Sunshine Becomes You

Resensi Film: Sunshine Becomes You (2015)

Buat review film indonesia, harus menurunkan standar. Tapi tetap saja, kalau mau dinilai jujur, “Sunshine Becomes You” ini durasi filmnya kelamaan, dialognya kepanjangan, editing filmnya maksa, dan castingnya parah.
Ceritanya sendiri diadaptasi dari novel Ilana Tan berjudul sama. Setting lokasi di New York, diceritakan Ray Hirano (Boy William), seorang dancer keturunan Indonesia-Jepang sedang naksir Mia Clark (Nabila JKT48), anak adopsi dari pasangan Indonesia-Amerika. Tak sengaja, Mia justru menabrak Alex Hirano (Herjunot Ali), kakak dari Ray yang terkenal killer dan perfeksionis, dan mematahkan tangannya (tapi di dalam salah satu dialog sempat terucap “terkilir” — entah yang mana yang benar, Pak Sutradara?); padahal Alex adalah seorang pianis kelas dunia. Mia merasa harus bertanggung-jawab dan menjadi asisten Alex yang mengurus semua kebutuhan. Lanjutannya? Bisa ditebak, terjadi love-triangle.

Ternyata kisah pasangan yang dipisahkan oleh maut, karena salah satunya sakit; masih menjadi cerita yang laris untuk terus dijadikan bahan.
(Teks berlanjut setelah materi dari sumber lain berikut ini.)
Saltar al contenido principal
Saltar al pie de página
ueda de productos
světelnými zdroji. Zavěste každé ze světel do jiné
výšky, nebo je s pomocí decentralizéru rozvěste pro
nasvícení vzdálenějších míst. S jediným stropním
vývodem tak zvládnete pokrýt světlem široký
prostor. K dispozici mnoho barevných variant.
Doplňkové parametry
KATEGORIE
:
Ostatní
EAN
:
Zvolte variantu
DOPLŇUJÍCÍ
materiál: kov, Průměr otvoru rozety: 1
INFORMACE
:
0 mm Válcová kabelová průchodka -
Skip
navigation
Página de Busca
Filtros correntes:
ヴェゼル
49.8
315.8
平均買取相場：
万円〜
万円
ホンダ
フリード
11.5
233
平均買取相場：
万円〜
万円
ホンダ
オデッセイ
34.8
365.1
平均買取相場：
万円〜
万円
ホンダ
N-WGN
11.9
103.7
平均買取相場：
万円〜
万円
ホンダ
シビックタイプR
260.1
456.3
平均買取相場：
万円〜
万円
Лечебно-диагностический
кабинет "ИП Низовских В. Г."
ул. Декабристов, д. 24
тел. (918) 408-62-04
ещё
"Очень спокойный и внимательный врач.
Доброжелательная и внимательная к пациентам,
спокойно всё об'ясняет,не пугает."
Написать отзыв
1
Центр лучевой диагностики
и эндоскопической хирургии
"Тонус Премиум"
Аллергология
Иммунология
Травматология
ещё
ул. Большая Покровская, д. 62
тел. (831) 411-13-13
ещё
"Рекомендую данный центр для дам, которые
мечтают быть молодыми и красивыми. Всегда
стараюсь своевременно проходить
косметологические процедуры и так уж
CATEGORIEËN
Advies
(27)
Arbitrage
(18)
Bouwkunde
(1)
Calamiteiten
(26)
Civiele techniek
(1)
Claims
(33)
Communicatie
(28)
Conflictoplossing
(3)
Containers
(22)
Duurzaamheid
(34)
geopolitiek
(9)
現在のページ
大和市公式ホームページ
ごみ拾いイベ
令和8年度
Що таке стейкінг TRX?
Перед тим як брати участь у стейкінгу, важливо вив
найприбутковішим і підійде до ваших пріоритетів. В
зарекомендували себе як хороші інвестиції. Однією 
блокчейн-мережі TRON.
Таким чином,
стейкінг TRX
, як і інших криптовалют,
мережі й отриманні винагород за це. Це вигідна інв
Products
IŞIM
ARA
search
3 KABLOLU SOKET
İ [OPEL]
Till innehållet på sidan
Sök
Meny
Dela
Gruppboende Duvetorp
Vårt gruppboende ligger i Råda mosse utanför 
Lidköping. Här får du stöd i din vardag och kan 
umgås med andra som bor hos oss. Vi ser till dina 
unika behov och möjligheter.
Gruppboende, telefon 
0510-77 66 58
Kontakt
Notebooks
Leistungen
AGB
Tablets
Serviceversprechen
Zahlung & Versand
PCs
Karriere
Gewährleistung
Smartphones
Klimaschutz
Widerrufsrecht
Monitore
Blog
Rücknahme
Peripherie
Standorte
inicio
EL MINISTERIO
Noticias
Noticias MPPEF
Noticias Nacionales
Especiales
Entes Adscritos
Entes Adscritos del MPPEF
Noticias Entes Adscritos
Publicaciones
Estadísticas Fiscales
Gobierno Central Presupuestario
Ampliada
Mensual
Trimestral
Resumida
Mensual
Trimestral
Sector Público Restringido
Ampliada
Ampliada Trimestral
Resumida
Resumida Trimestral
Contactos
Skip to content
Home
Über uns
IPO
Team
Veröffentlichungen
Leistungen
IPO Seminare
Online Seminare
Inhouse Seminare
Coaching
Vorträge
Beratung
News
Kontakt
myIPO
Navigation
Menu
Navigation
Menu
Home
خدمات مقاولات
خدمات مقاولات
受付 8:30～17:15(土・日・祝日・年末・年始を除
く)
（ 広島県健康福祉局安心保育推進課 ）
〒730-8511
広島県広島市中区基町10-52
Kali ini, Mia yang top dancer lulusan Julliard, mengidap sakit jantung; dan tentu saja pada akhirnya mati; meninggalkan Alex yang menulis lagu untuk Mia.
Secara segi cerita, layaknya novel-novel drama picisan, sudah pasti ceritanya mudah ditebak. Tapi novel Ilana Tan mungkin memiliki kekuatan karena “untuk dibaca”, sementara dalam film ini, naskahnya menjadi terlalu membosankan karena bertele-tele. Belum lagi karena para pemerannya seperti sedang memuntahkan hafalan mereka dalam kalimat-kalimat panjang. Tidak dibantu juga dengan editing film yang maksa, berusaha keras meyakinkan penonton bahwa semuanya terjadi di New York. Juga adegan bermain piano, semuanya pasti tahu kalau Herjunot Ali tidak benar-benar bermain piano, apalagi ada sound yang berbeda dari apa yang kelihatan di layar. Belum lagi tiap scene yang seharusnya romantis, tapi malah menjadi monoton.
Yang paling parah dari semuanya justru adalah casting pemeran wanita. Jika kita bicara tentang dancer, apalagi lulusan terbaik dari Julliard, sudah pasti bisa dibayangkan kalau ia adalah wanita yang pasti berlatih setiap saat setiap waktu; dan memiliki postur tubuh seorang penari. Well, bukan menghina Nabilah JKT48, karena pasti ia sudah berusaha keras, tapi jelas ia secara fisik tidak cocok memerankan tokoh tsb; jadi salah siapa? Mungkin ia akan bagus memerankan tokoh lain, tapi tidak sebagai penari profesional. Bahkan tariannya tidak cukup bagus. Sorry to say, saya sudah pernah melihat banyak penari Indonesia yang menari JAUH lebih bagus daripada di film ini (yang katanya lulusan Juliard). Menurut saya, jika ingin membuat film yang tokohnya adalah seniman (penari, pemusik, pelukis, dsb); seharusnya cast juga dipilih yang benar-benar MAMPU berakting sesuai tuntutan. Termasuk yang editing video-sound, harus PAHAM tuts apa yang bunyi jika dipencet di piano.